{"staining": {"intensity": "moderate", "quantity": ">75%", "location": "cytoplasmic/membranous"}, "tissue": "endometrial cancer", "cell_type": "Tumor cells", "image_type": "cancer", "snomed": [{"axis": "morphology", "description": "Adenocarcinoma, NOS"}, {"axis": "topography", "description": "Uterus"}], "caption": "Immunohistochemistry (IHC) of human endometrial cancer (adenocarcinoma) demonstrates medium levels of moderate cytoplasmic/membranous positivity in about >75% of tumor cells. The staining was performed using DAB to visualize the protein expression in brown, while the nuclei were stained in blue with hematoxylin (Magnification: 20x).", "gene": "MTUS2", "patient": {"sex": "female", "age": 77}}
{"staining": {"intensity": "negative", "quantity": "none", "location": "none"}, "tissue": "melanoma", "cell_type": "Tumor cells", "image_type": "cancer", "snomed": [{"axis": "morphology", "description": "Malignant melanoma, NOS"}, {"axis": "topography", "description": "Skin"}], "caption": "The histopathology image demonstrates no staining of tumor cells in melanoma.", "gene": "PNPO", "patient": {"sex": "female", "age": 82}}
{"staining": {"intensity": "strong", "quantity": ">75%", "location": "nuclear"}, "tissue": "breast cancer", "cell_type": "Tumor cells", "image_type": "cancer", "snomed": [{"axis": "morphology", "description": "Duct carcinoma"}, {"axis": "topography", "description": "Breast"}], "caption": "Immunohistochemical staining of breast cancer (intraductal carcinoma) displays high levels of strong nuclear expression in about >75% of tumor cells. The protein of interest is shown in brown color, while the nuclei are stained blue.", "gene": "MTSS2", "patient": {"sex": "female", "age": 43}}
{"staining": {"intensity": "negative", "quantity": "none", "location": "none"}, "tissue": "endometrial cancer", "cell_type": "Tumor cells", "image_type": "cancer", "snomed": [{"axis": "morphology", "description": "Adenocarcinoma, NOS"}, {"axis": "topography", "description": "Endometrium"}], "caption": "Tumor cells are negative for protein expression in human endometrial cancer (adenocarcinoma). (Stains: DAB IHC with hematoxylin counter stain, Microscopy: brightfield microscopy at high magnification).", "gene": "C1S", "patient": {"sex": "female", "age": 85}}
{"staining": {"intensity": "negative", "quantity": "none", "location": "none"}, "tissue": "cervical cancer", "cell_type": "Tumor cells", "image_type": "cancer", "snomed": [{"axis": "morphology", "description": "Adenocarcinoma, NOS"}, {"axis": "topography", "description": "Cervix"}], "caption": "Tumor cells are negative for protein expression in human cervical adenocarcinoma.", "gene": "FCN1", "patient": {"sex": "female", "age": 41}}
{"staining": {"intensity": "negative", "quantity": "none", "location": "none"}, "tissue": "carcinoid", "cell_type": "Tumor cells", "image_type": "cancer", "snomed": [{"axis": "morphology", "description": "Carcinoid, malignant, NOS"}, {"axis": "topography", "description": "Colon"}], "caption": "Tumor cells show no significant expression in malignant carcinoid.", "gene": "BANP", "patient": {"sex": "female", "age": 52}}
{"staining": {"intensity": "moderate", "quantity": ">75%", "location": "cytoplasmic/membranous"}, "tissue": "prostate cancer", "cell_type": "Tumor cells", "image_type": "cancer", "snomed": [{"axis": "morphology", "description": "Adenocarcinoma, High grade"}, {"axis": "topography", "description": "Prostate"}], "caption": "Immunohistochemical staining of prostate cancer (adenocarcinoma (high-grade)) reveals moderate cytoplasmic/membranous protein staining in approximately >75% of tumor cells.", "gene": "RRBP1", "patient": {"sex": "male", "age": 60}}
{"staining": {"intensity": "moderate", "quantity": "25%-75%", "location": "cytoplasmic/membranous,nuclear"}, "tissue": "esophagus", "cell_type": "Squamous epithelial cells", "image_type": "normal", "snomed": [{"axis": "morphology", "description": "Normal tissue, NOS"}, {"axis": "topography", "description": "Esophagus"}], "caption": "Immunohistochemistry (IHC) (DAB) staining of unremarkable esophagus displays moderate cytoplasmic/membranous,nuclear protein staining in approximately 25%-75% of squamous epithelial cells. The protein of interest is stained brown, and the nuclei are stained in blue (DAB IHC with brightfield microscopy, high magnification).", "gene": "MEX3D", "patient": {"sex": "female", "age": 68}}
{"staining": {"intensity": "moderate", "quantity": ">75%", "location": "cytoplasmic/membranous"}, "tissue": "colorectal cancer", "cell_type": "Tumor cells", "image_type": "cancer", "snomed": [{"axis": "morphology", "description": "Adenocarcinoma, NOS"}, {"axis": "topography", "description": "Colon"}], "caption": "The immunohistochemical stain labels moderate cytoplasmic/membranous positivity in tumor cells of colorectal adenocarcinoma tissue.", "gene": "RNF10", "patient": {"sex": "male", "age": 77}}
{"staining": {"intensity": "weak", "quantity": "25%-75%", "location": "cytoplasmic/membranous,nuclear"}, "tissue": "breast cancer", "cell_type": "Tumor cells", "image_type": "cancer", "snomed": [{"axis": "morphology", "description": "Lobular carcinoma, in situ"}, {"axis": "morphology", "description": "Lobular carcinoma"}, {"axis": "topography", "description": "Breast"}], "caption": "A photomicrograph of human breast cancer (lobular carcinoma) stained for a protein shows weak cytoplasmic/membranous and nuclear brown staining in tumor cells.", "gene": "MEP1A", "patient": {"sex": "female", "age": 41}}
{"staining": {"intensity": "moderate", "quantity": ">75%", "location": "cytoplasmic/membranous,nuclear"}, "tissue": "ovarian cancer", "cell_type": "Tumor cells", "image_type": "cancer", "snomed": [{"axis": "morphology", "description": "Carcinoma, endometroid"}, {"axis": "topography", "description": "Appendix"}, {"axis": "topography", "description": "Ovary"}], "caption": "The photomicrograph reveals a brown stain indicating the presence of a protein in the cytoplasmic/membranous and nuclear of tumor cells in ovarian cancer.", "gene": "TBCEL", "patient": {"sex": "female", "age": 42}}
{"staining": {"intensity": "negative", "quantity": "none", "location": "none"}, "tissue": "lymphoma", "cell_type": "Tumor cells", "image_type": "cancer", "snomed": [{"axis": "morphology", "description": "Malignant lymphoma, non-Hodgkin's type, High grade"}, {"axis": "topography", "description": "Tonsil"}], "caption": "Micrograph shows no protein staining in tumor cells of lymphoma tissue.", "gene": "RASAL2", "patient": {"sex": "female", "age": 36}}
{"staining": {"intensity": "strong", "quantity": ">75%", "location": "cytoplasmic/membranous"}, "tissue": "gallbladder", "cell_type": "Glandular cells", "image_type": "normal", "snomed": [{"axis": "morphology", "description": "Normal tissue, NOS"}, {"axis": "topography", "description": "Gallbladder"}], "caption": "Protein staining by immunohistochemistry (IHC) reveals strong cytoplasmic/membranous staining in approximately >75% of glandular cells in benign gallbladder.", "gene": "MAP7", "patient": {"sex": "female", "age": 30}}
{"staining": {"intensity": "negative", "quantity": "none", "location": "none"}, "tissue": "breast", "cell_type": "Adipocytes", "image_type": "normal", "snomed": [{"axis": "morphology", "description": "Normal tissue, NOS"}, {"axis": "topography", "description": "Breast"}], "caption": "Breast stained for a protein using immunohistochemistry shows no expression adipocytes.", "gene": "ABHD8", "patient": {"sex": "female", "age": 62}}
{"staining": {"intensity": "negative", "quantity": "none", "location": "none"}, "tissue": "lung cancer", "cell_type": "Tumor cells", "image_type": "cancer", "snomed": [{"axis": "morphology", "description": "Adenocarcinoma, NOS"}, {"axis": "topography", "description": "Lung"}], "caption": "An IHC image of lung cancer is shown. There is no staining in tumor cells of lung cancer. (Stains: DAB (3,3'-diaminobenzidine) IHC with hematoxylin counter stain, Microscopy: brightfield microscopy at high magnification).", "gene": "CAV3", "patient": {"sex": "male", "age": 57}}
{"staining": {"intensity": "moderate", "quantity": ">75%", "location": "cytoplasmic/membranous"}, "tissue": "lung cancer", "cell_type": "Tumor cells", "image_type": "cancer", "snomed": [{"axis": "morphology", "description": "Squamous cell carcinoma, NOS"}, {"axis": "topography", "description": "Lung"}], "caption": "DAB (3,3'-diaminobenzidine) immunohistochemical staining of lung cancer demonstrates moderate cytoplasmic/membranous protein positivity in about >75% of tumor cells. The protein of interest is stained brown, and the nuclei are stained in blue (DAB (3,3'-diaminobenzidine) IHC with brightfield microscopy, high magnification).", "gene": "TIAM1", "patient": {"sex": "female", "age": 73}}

_Exercise prompt:_ In the entries above, find each line with "displays" and list it.

_Exercise response:_
{"staining": {"intensity": "strong", "quantity": ">75%", "location": "nuclear"}, "tissue": "breast cancer", "cell_type": "Tumor cells", "image_type": "cancer", "snomed": [{"axis": "morphology", "description": "Duct carcinoma"}, {"axis": "topography", "description": "Breast"}], "caption": "Immunohistochemical staining of breast cancer (intraductal carcinoma) displays high levels of strong nuclear expression in about >75% of tumor cells. The protein of interest is shown in brown color, while the nuclei are stained blue.", "gene": "MTSS2", "patient": {"sex": "female", "age": 43}}
{"staining": {"intensity": "moderate", "quantity": "25%-75%", "location": "cytoplasmic/membranous,nuclear"}, "tissue": "esophagus", "cell_type": "Squamous epithelial cells", "image_type": "normal", "snomed": [{"axis": "morphology", "description": "Normal tissue, NOS"}, {"axis": "topography", "description": "Esophagus"}], "caption": "Immunohistochemistry (IHC) (DAB) staining of unremarkable esophagus displays moderate cytoplasmic/membranous,nuclear protein staining in approximately 25%-75% of squamous epithelial cells. The protein of interest is stained brown, and the nuclei are stained in blue (DAB IHC with brightfield microscopy, high magnification).", "gene": "MEX3D", "patient": {"sex": "female", "age": 68}}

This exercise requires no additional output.